With only 12 of 100 places remaining, the Sharestock September 5 speakers line-up has attracted enough demand to nearly fill the riverside venue between Chester and Wrexham, and organiser Tom Winnifrith is warning that the last seats are going fast.
The event takes place on Saturday 5 September at Winnifrith’s Welsh Hovel, a private property on the banks of the River Dee. Attendance is capped at 100, making it one of the more intimate gatherings on the UK private investor calendar. The Sharestock September 5 speakers will address the audience on the lawn, with the day running from a pizza evening the night before through to a cold salmon supper.
What the Sharestock September 5 Speakers Will Cover
The headline guests at previous Sharestock events have normally been one of the investors Winnifrith calls ‘Britain’s Buffetts.’ This year both Jim Mellon and Nigel Wray are confirmed: Mellon speaking just before lunch, Wray just after. Having both on the same bill is a first for the event.
Making his Sharestock debut is Mark Slater, whom Winnifrith describes as the most gifted small-cap fund manager in Britain. Slater co-founded Slater Investments in 1994 and serves as its Chairman and Chief Investment Officer. The firm’s methodology centres on finding companies capable of reliable, above-average earnings growth backed by healthy cash flow, buying shares when the PEG ratio (a measure comparing a company’s price-to-earnings multiple with its expected earnings growth rate) is relatively low.
ISA and SIPP holders may already hold the Slater Growth Fund, which is eligible for both wrappers. The fund focuses on UK smaller companies the manager judges to be undervalued with room for re-rating. According to Trustnet, it has delivered an annualised total return of +7% over 26.5 years, with 10-year cumulative growth of 68.2% against a peer group composite of 89.0% over the same period, meaning the fund has lagged its peer group on that particular measure. Key statistics for the fund are also published via Fidelity.
Bitcoin, AI and the Sessions Most Likely to Spark Debate
The Sharestock September 5 speakers also include Andrew Webley of The Smarter Web Company, who will take the bull case in a bitcoin debate against Winnifrith arguing the bear side. The Smarter Web Company positions itself as Britain’s largest publicly listed bitcoin holder and now trades on the Main Market of the London Stock Exchange. According to Bitcoin Magazine, Webley described the company’s Main Market listing as ‘the next significant milestone’ in building a long-term British public company aligned with bitcoin.
The bull-bear format is likely to produce friction. According to Yahoo Finance and Proactive, Smarter Web shares rose as much as 23% after Webley published a quarterly update making an explicit investment case for the stock, even as he acknowledged bitcoin had fallen approximately 25% in the first quarter of that period, described by the report as its worst opening quarter in eight years. The Smarter Web Company‘s own equity snapshot, last updated 1 June 2026, shows Webley and his family hold 7.41% of shares in issue, giving the CEO clear skin in the game when he makes his case from the floor.

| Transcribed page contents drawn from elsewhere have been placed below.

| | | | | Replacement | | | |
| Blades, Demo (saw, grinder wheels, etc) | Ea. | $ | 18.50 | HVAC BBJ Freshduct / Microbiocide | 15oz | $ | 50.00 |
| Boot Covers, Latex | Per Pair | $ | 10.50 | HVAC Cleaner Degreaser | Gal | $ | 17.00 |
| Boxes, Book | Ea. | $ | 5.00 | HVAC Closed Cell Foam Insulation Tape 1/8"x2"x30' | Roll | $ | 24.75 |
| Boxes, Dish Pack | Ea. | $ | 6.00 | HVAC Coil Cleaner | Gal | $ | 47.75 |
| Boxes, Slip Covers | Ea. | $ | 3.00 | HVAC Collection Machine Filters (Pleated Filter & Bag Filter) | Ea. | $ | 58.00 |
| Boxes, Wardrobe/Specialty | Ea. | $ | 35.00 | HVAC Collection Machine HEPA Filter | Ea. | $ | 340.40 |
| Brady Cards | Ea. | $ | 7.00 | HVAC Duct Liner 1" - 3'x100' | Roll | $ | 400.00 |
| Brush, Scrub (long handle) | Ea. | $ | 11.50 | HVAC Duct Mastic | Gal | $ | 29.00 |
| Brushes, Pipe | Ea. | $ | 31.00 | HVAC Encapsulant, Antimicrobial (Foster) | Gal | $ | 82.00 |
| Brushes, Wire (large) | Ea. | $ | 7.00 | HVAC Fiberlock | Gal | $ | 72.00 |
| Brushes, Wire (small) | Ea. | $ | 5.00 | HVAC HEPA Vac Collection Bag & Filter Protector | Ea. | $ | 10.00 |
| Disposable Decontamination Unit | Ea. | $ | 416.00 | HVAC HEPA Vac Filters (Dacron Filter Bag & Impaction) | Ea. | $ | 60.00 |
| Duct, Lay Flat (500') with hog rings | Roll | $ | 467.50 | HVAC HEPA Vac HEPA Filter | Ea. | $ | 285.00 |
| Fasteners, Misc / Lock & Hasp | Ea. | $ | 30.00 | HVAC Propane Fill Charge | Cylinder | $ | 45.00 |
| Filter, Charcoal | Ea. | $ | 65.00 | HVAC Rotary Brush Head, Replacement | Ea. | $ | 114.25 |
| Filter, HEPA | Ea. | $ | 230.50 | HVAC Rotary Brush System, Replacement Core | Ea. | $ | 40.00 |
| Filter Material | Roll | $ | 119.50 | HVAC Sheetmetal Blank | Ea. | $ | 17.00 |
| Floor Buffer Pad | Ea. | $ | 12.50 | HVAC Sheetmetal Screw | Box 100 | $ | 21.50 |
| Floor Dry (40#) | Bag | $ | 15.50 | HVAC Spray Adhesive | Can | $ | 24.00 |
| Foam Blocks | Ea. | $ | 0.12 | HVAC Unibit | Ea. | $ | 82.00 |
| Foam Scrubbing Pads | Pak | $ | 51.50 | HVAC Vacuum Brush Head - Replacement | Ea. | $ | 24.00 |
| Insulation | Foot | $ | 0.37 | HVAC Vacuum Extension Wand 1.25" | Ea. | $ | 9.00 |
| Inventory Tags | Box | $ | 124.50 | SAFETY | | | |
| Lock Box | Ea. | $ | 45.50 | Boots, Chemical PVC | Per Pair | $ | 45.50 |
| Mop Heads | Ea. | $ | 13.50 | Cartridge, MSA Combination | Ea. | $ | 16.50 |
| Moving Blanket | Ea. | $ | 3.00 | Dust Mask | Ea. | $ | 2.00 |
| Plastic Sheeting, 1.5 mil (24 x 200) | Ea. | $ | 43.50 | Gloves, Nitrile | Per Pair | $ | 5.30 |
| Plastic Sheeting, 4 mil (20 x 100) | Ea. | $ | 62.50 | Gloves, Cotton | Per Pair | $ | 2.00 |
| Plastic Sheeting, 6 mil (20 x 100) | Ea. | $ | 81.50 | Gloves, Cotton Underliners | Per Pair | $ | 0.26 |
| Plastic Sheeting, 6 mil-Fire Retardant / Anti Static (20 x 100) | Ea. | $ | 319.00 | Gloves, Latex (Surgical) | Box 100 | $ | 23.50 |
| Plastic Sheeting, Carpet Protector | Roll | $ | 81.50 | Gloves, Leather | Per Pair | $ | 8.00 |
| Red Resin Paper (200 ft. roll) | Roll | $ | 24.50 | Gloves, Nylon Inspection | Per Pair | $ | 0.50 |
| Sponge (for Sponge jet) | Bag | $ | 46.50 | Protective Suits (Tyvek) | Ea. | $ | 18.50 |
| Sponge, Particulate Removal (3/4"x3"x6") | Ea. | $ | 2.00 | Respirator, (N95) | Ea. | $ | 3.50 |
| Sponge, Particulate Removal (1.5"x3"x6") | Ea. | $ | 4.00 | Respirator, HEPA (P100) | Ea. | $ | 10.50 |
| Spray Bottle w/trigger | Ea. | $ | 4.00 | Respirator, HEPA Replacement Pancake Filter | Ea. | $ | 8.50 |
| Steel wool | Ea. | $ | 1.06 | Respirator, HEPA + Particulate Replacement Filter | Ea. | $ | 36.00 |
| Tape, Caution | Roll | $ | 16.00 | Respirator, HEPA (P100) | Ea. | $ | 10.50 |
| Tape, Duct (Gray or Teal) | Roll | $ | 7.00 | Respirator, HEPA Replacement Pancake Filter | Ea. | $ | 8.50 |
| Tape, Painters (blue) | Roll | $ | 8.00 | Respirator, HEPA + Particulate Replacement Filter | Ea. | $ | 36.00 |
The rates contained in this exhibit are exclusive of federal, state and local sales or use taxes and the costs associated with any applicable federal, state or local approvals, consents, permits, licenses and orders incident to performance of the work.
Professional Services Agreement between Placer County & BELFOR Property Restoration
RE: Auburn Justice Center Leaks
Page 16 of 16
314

A separate session features Barry Downes and Brian Kinane examining whether the rally in listed AI companies is a bubble, which businesses face being disrupted, and how the technology will alter everyday working life. Together with the bitcoin debate, it gives the afternoon an edge that goes beyond the results-and-outlook format of most investor days.
The Company Interviews: Friel and Gilbert in the Hot Seat
Peter Brailey will interview two company executives in place of Winnifrith: Cathal Friel of European Green Transition and Chris Gilbert of Eco Buildings. Friel has listed five companies on the London Stock Exchange, according to European Green Transition’s own website. Among them was Amryt Pharma, which IPO’d in 2016 and was acquired by Chiesi Farmaceutici for $1.48bn in April 2023. European Green Transition (AIM: EGT) focuses on acquiring and operating revenue-generating businesses in the critical infrastructure sector across the UK and Ireland.
Returning speakers include Lucian Miers, Evil Banksta, and Winnifrith himself. For those travelling from further afield, camping by the River Dee is available on request.
With 12 seats left from the original 100, the session in which Brailey presses Friel on what comes after a $1.48bn exit could be the one that earns its ticket price on its own. Whether bitcoin or AI provides the sharpest debate, the answer should be clearer by the time the cold salmon arrives.